◆ **DATASET EXTRACT**
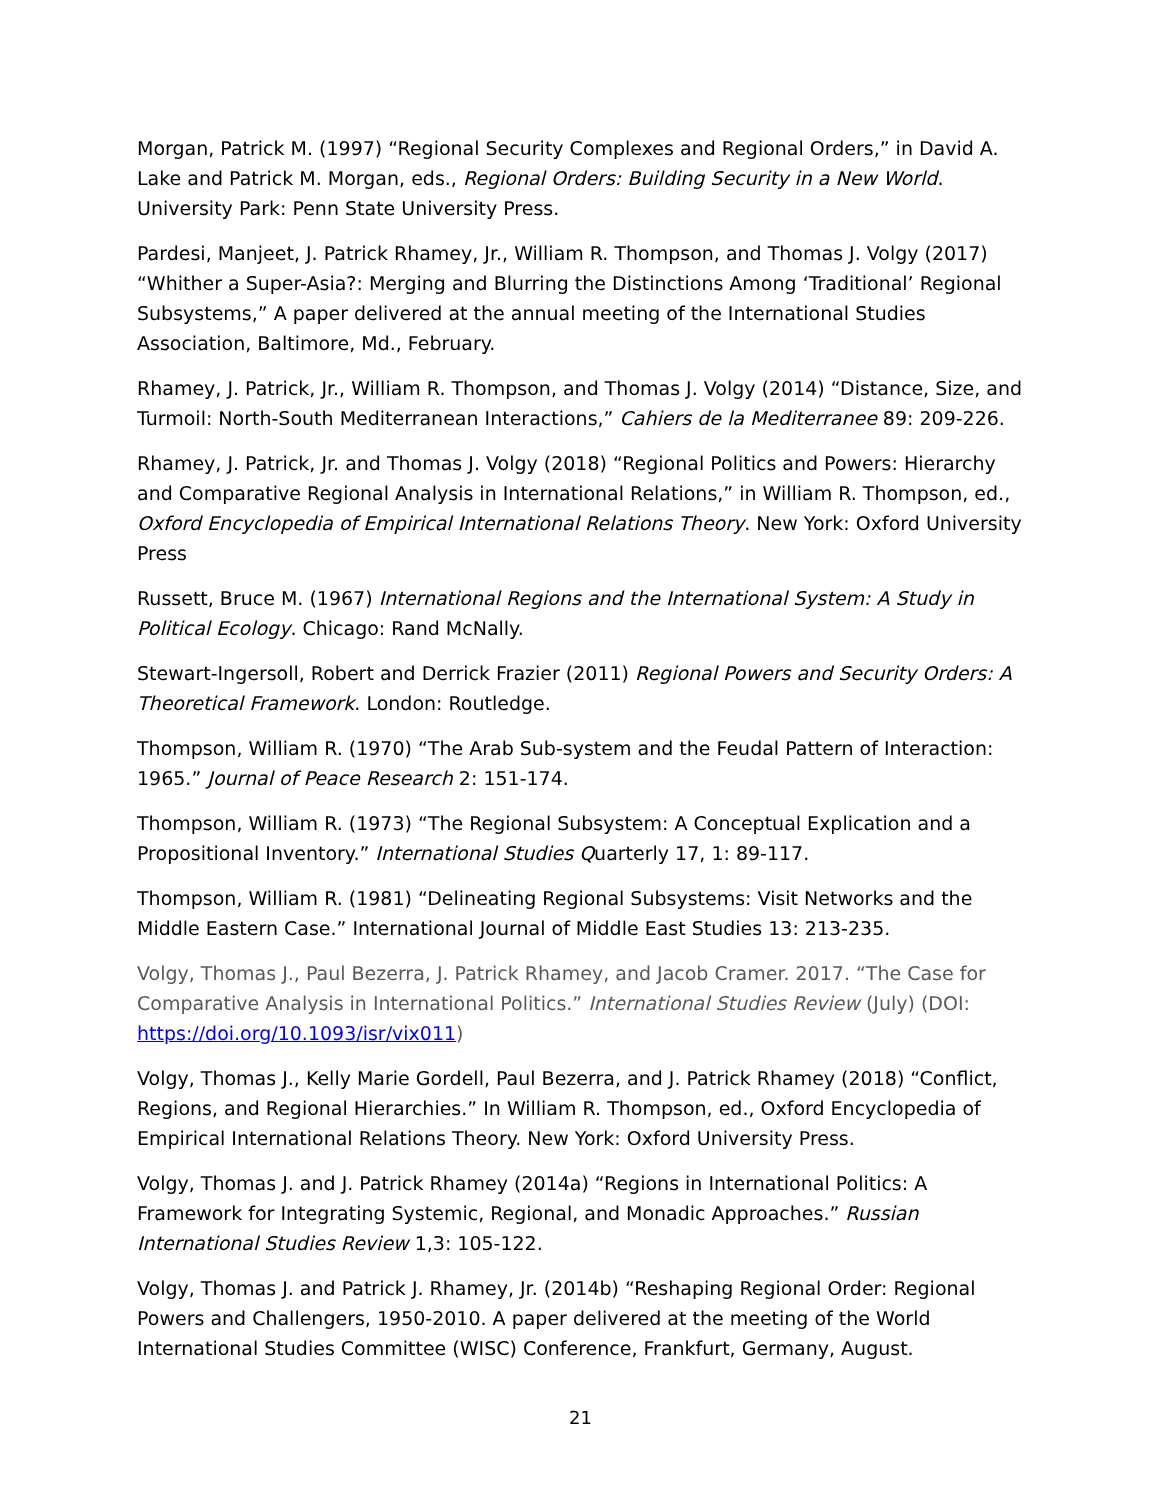Morgan, Patrick M. (1997) “Regional Security Complexes and Regional Orders,” in David A. Lake and Patrick M. Morgan, eds., Regional Orders: Building Security in a New World. University Park: Penn State University Press.
Pardesi, Manjeet, J. Patrick Rhamey, Jr., William R. Thompson, and Thomas J. Volgy (2017) “Whither a Super-Asia?: Merging and Blurring the Distinctions Among ‘Traditional’ Regional Subsystems,” A paper delivered at the annual meeting of the International Studies Association, Baltimore, Md., February.
Rhamey, J. Patrick, Jr., William R. Thompson, and Thomas J. Volgy (2014) “Distance, Size, and Turmoil: North-South Mediterranean Interactions,” Cahiers de la Mediterranee 89: 209-226.
Rhamey, J. Patrick, Jr. and Thomas J. Volgy (2018) “Regional Politics and Powers: Hierarchy and Comparative Regional Analysis in International Relations,” in William R. Thompson, ed., Oxford Encyclopedia of Empirical International Relations Theory. New York: Oxford University Press
Russett, Bruce M. (1967) International Regions and the International System: A Study in Political Ecology. Chicago: Rand McNally.
Stewart-Ingersoll, Robert and Derrick Frazier (2011) Regional Powers and Security Orders: A Theoretical Framework. London: Routledge.
Thompson, William R. (1970) “The Arab Sub-system and the Feudal Pattern of Interaction: 1965.” Journal of Peace Research 2: 151-174.
Thompson, William R. (1973) “The Regional Subsystem: A Conceptual Explication and a Propositional Inventory.” International Studies Quarterly 17, 1: 89-117.
Thompson, William R. (1981) “Delineating Regional Subsystems: Visit Networks and the Middle Eastern Case.” International Journal of Middle East Studies 13: 213-235.
Volgy, Thomas J., Paul Bezerra, J. Patrick Rhamey, and Jacob Cramer. 2017. “The Case for Comparative Analysis in International Politics.” International Studies Review (July) (DOI: https://doi.org/10.1093/isr/vix011)
Volgy, Thomas J., Kelly Marie Gordell, Paul Bezerra, and J. Patrick Rhamey (2018) “Conflict, Regions, and Regional Hierarchies.” In William R. Thompson, ed., Oxford Encyclopedia of Empirical International Relations Theory. New York: Oxford University Press.
Volgy, Thomas J. and J. Patrick Rhamey (2014a) “Regions in International Politics: A Framework for Integrating Systemic, Regional, and Monadic Approaches.” Russian International Studies Review 1,3: 105-122.
Volgy, Thomas J. and Patrick J. Rhamey, Jr. (2014b) “Reshaping Regional Order: Regional Powers and Challengers, 1950-2010. A paper delivered at the meeting of the World International Studies Committee (WISC) Conference, Frankfurt, Germany, August.
21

◆ **TO DO**
Repeat the records above exactly, leaving out the pictures.

◆ **EXERCISE RESPONSE**
Morgan, Patrick M. (1997) “Regional Security Complexes and Regional Orders,” in David A. Lake and Patrick M. Morgan, eds., Regional Orders: Building Security in a New World. University Park: Penn State University Press.
Pardesi, Manjeet, J. Patrick Rhamey, Jr., William R. Thompson, and Thomas J. Volgy (2017) “Whither a Super-Asia?: Merging and Blurring the Distinctions Among ‘Traditional’ Regional Subsystems,” A paper delivered at the annual meeting of the International Studies Association, Baltimore, Md., February.
Rhamey, J. Patrick, Jr., William R. Thompson, and Thomas J. Volgy (2014) “Distance, Size, and Turmoil: North-South Mediterranean Interactions,” Cahiers de la Mediterranee 89: 209-226.
Rhamey, J. Patrick, Jr. and Thomas J. Volgy (2018) “Regional Politics and Powers: Hierarchy and Comparative Regional Analysis in International Relations,” in William R. Thompson, ed., Oxford Encyclopedia of Empirical International Relations Theory. New York: Oxford University Press
Russett, Bruce M. (1967) International Regions and the International System: A Study in Political Ecology. Chicago: Rand McNally.
Stewart-Ingersoll, Robert and Derrick Frazier (2011) Regional Powers and Security Orders: A Theoretical Framework. London: Routledge.
Thompson, William R. (1970) “The Arab Sub-system and the Feudal Pattern of Interaction: 1965.” Journal of Peace Research 2: 151-174.
Thompson, William R. (1973) “The Regional Subsystem: A Conceptual Explication and a Propositional Inventory.” International Studies Quarterly 17, 1: 89-117.
Thompson, William R. (1981) “Delineating Regional Subsystems: Visit Networks and the Middle Eastern Case.” International Journal of Middle East Studies 13: 213-235.
Volgy, Thomas J., Paul Bezerra, J. Patrick Rhamey, and Jacob Cramer. 2017. “The Case for Comparative Analysis in International Politics.” International Studies Review (July) (DOI: https://doi.org/10.1093/isr/vix011)
Volgy, Thomas J., Kelly Marie Gordell, Paul Bezerra, and J. Patrick Rhamey (2018) “Conflict, Regions, and Regional Hierarchies.” In William R. Thompson, ed., Oxford Encyclopedia of Empirical International Relations Theory. New York: Oxford University Press.
Volgy, Thomas J. and J. Patrick Rhamey (2014a) “Regions in International Politics: A Framework for Integrating Systemic, Regional, and Monadic Approaches.” Russian International Studies Review 1,3: 105-122.
Volgy, Thomas J. and Patrick J. Rhamey, Jr. (2014b) “Reshaping Regional Order: Regional Powers and Challengers, 1950-2010. A paper delivered at the meeting of the World International Studies Committee (WISC) Conference, Frankfurt, Germany, August.
21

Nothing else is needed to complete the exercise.